Background#

The roots of modern ontologies trace back to ancient Greece. Ontology, as a branch of metaphysics, deals with the nature of being. These philosophical origins are still evident in the way we conceptualize and structure knowledge in modern ontologies. You can explore more about the philosophical aspects of ontology here.

In information science, ontologies were reinvented in the mid-20th century to bridge the gap between how humans and computers process information. For humans, information is understood as a set of concepts with meaningful, logically consistent relationships. For computers, however, information is represented as binary code: a sequence of ones and zeros.
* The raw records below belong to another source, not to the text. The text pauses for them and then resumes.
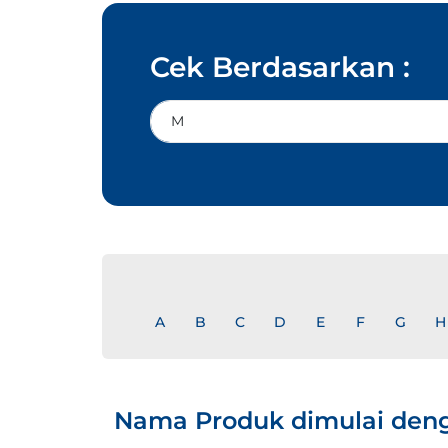
Cek Berdasarkan :
A
B
C
D
E
F
G
H
Nama Produk dimulai den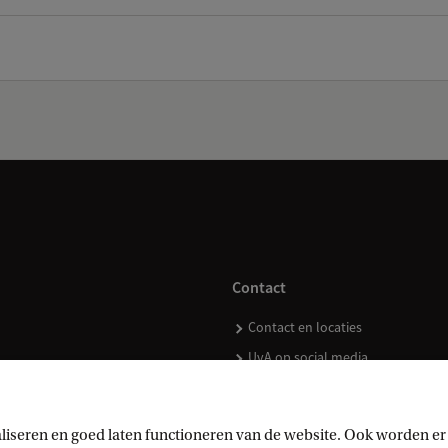
Contact
Contact en locaties
UvA op social media
liseren en goed laten functioneren van de website. Ook worden er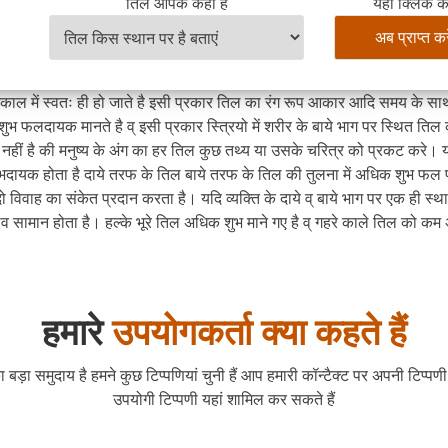
तिल आपके कहाँ है
यहां क्लिक क
वनकाल में स्वतः ही हो जाते है इसी प्रकार तिल का रंग रूप आकार आदि समय के सा
 शुभ फलदायक मानते है व् इसी प्रकार स्त्रियो में शरीर के बाये भाग पर स्थित तिल
ी नहीं है की मनुष्य के अंग का हर तिल कुछ तथ्य या उसके चरित्र को प्रकट करे। य
दायक होता है दाये तरफ के तिल बाये तरफ के तिल की तुलना में अधिक शुभ फल प्
दो विवाह का संकेत प्रदान करता है। यदि व्यक्ति के दाये व् बाये भाग पर एक ही स्थ
ाव सामान होता है। हल्के भूरे तिल अधिक शुभ माने गए है व् गहरे काले तिल को कम 
हमारे
उपयोगकर्ता क्या कहते हैं
 बड़ा समुदाय है हमने कुछ टिप्पणियां चुनी हैं आप हमारी कॉन्टैक्ट पर अपनी टिप्प
उपयोगी टिप्पणी यहां शामिल कर सकते हैं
Thought Experiment: The Robot at the Salad Bar

Imagine you have built a robot to do your bidding. You ask it to go to a restaurant, make a salad at the salad bar, and bring it back to you. What information does the robot need to know to accomplish that task?

It needs to know…

  • where the restaurant is and how to get there

  • the recipe for a salad and how to select the ingredients from the salad bar

  • that a salad comes in a bowl and is proportioned as a meal for one or more people

  • etc.

Even this seemingly simple task requires a vast amount of information across multiple domains. However, the challenge isn’t just the volume of information—it’s also the need for this information to be linked together in a logically consistent way. This linkage allows the robot to reason about aspects of the task that are not explicitly stated.

To get over this barrier, researchers developed ontologies in the form of network graphs. These graphs link concepts using relationships in node-edge-node statements called triples. The concepts within the graph can then be mapped to computer datasets, effectively assigning meaning to the data and enabling machines to process and reason about it.

The next major step came in 1989 from a quiet corner of Switzerland. A 34-year-old researcher at CERN named Tim Berners-Lee was trying to develop a way to manage the vast amount of data generated by the nuclear research facility. He proposed a knowledge management system using hypertext to link documents and datasets. He called this system The Mesh, but within a few short years, it would be known by another name: The World Wide Web.

After the invention of the World Wide Web, the volume of information available to humans and computers grew exponentially. It quickly became evident that merely linking resources with hypertext was not sufficient to navigate the wilderness of data. The answer was The Semantic Web, an extension of the World Wide Web that uses ontologies and other semantic tools to describe the meaning of data and the nature of its connections.

To build the Semantic Web, the World Wide Web Consortium (W3C) created a core technology stack expressed as a system of standards, including the Resource Description Framework (RDF) and the Web Ontology Language (OWL). RDF provides a basic model for representing data as triples (subject-predicate-object) in a graph structure. OWL extends RDF and is designed to represent rich and complex knowledge about things, groups of things, and relationships between them. These Semantic Web standards - among others - are the foundation of much of today’s ontology development.